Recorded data
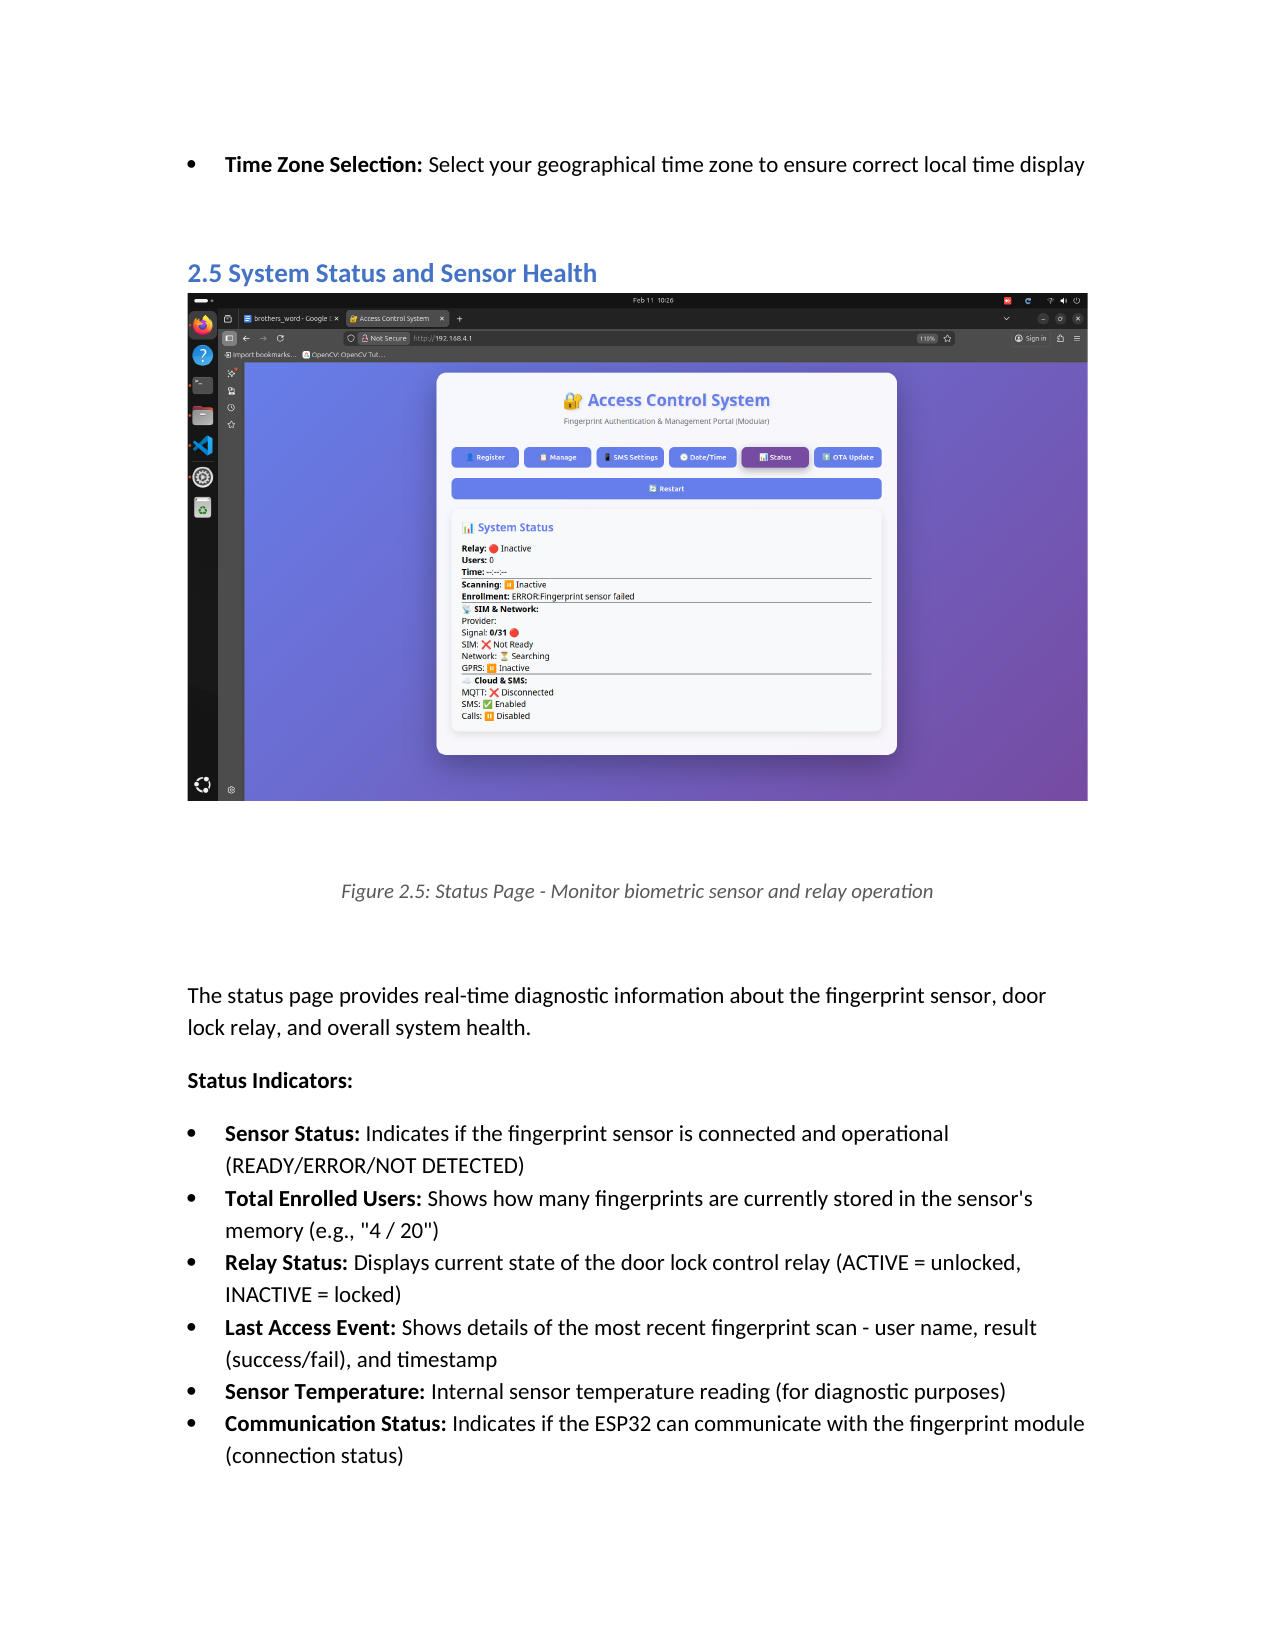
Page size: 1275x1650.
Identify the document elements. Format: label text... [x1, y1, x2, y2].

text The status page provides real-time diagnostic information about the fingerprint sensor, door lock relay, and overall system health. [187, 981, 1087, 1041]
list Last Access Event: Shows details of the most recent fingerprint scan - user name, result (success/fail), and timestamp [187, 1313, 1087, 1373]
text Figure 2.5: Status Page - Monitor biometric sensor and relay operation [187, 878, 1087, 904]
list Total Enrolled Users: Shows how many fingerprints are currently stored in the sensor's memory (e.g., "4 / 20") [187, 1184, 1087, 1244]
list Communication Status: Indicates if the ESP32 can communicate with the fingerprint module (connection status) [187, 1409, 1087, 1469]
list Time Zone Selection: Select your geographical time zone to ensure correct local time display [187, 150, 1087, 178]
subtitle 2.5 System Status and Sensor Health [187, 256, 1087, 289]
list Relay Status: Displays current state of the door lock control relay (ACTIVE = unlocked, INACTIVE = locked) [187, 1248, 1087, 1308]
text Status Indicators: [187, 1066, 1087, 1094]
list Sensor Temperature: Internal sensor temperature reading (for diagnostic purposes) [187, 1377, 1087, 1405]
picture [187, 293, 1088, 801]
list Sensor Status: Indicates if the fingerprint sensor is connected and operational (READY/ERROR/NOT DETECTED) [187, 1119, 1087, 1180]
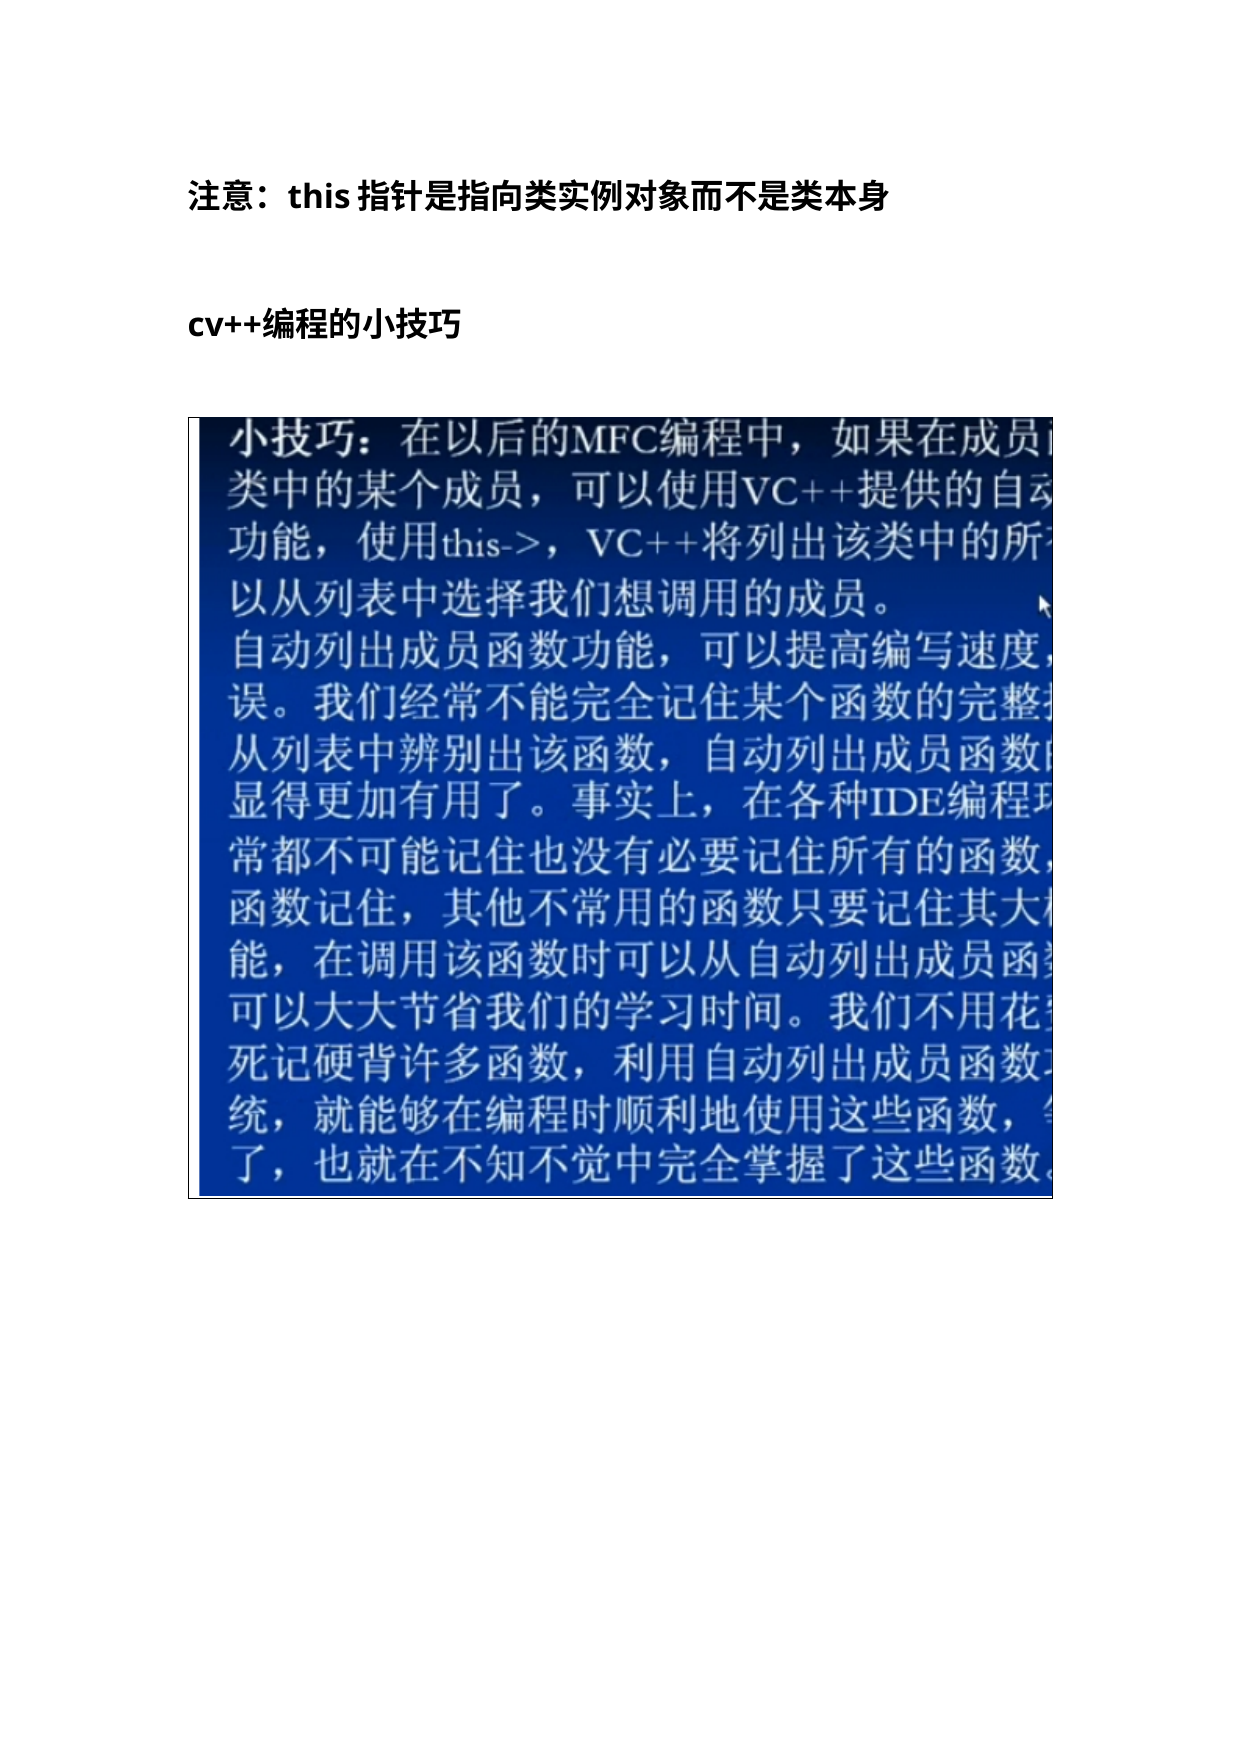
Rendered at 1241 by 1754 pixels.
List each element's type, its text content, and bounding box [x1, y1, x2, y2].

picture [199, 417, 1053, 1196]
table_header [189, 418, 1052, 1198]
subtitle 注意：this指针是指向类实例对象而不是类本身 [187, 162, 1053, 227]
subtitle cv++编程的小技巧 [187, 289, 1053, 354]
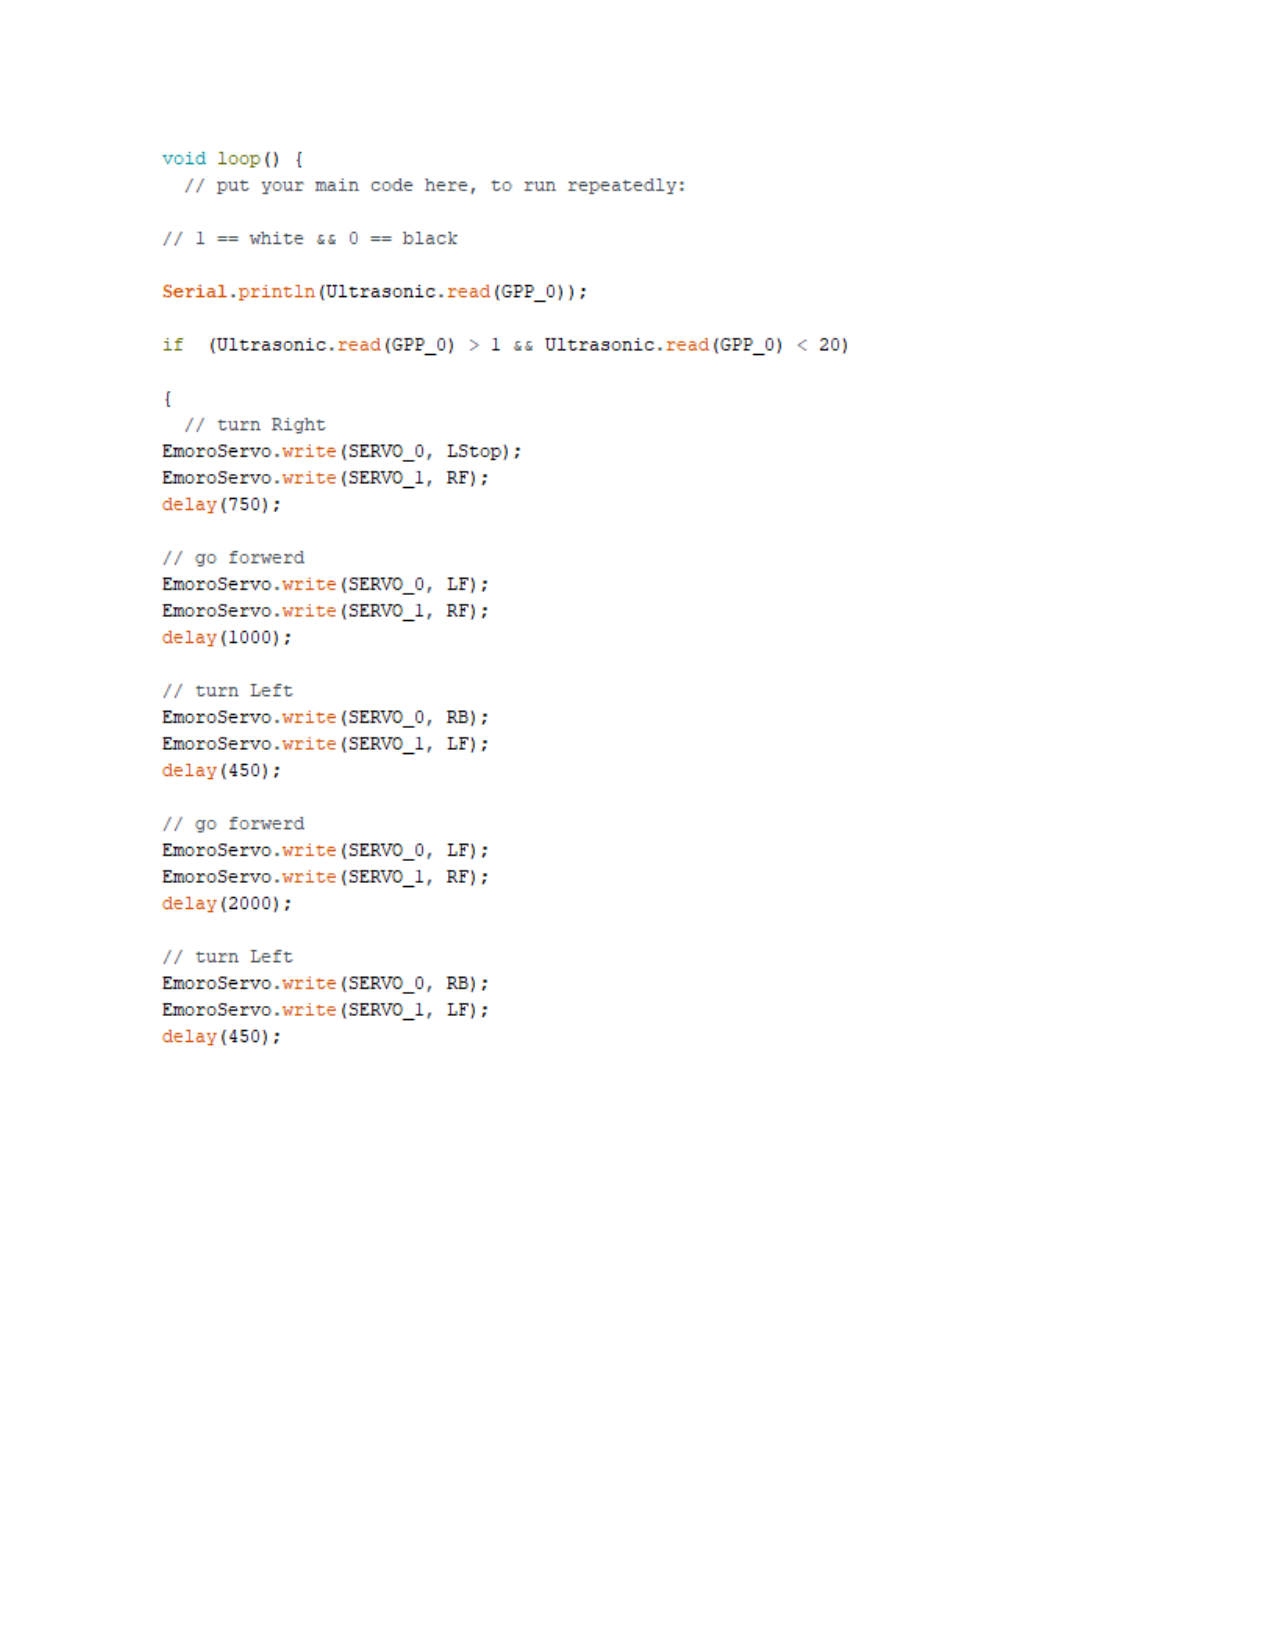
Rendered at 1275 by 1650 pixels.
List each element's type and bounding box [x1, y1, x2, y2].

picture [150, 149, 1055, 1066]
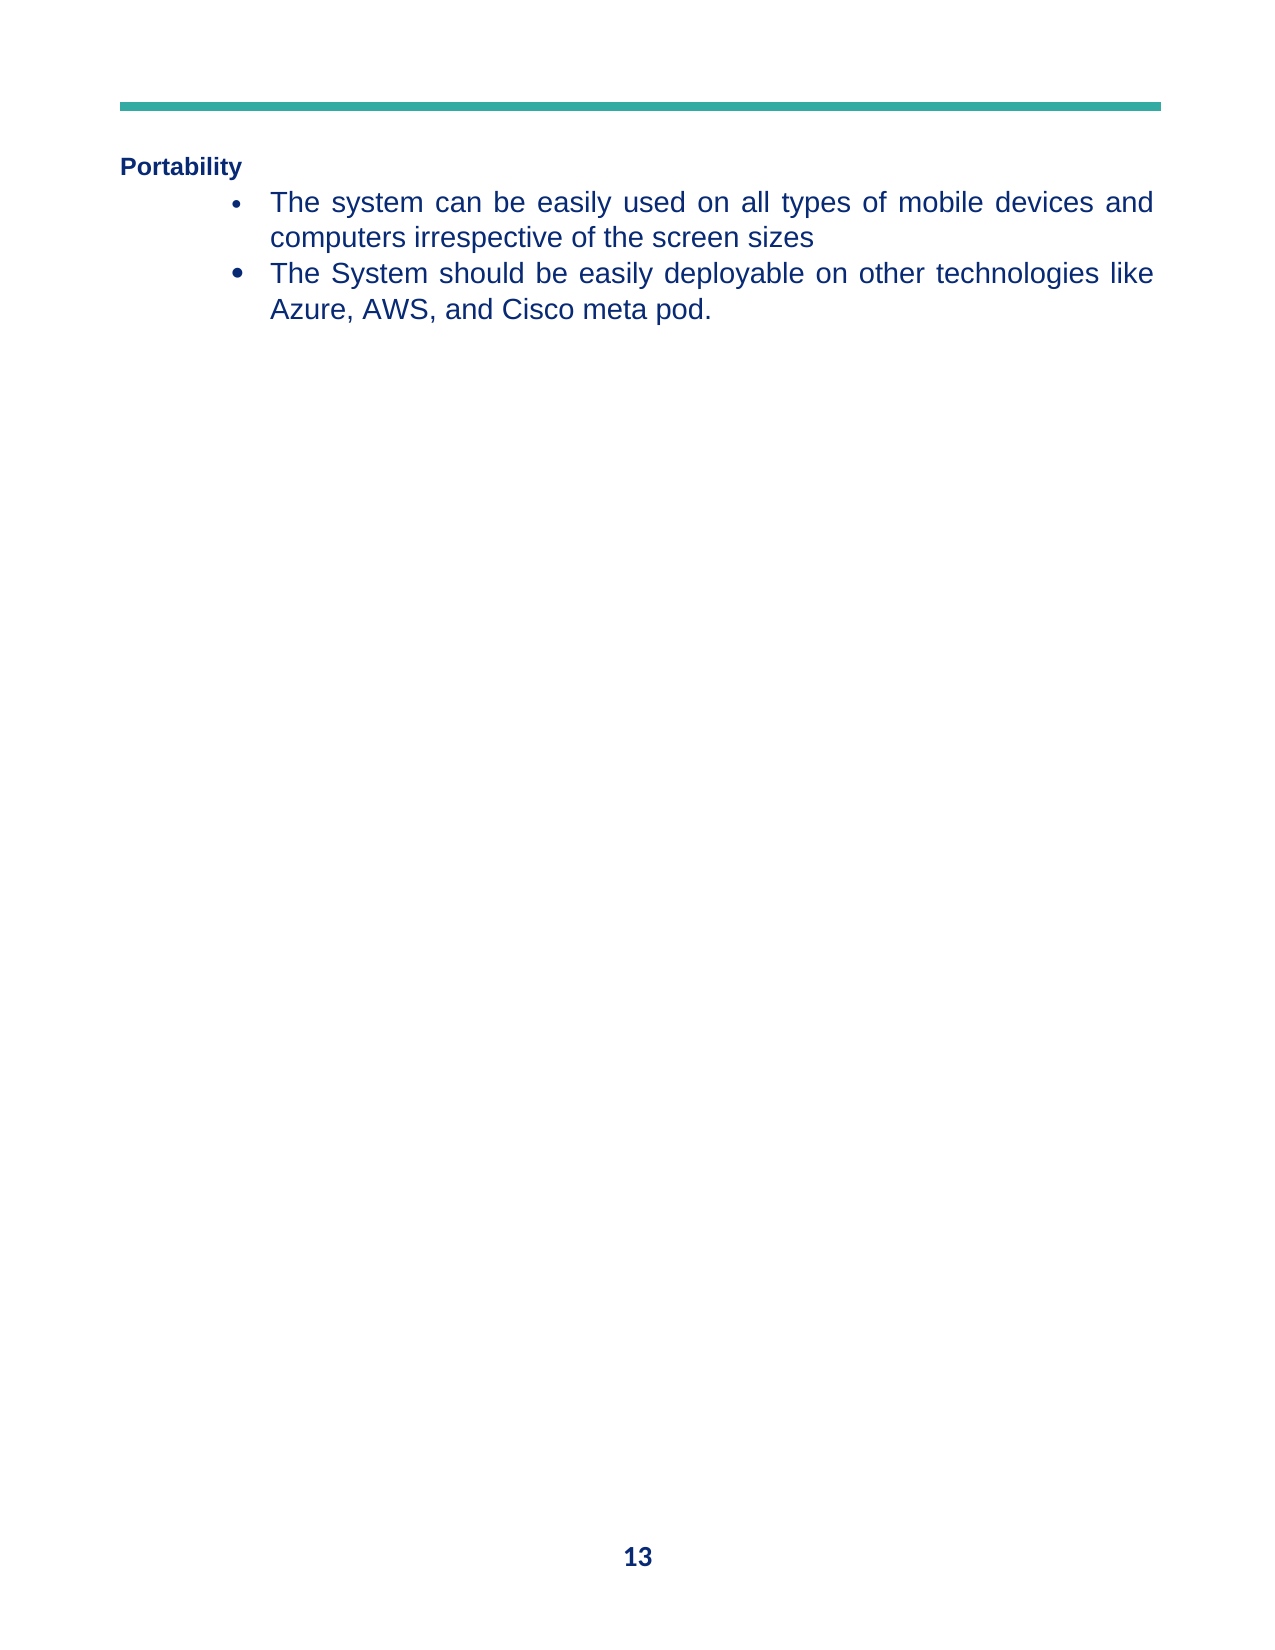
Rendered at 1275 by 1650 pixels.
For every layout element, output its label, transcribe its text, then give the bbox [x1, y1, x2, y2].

§ Your assignment
Without any pictures, reproduce exactly the lines from the line that contains "List each element's type, its" to the end of the entries above, both ends included.

§ Exercise answer
List each element's type, its text content, and bounding box [x1, y1, x2, y2].

picture [199, 417, 1053, 1196]
table_header [189, 418, 1052, 1198]
subtitle 注意：this指针是指向类实例对象而不是类本身 [187, 162, 1053, 227]
subtitle cv++编程的小技巧 [187, 289, 1053, 354]
Rendered at 1275 by 1650 pixels.
List each element's type and bounding box [x1, y1, x2, y2].

picture [150, 149, 1055, 1066]
Rendered at 1275 by 1650 pixels.
For every layout element, output its label, transcribe its text, then give the bbox [x1, y1, x2, y2].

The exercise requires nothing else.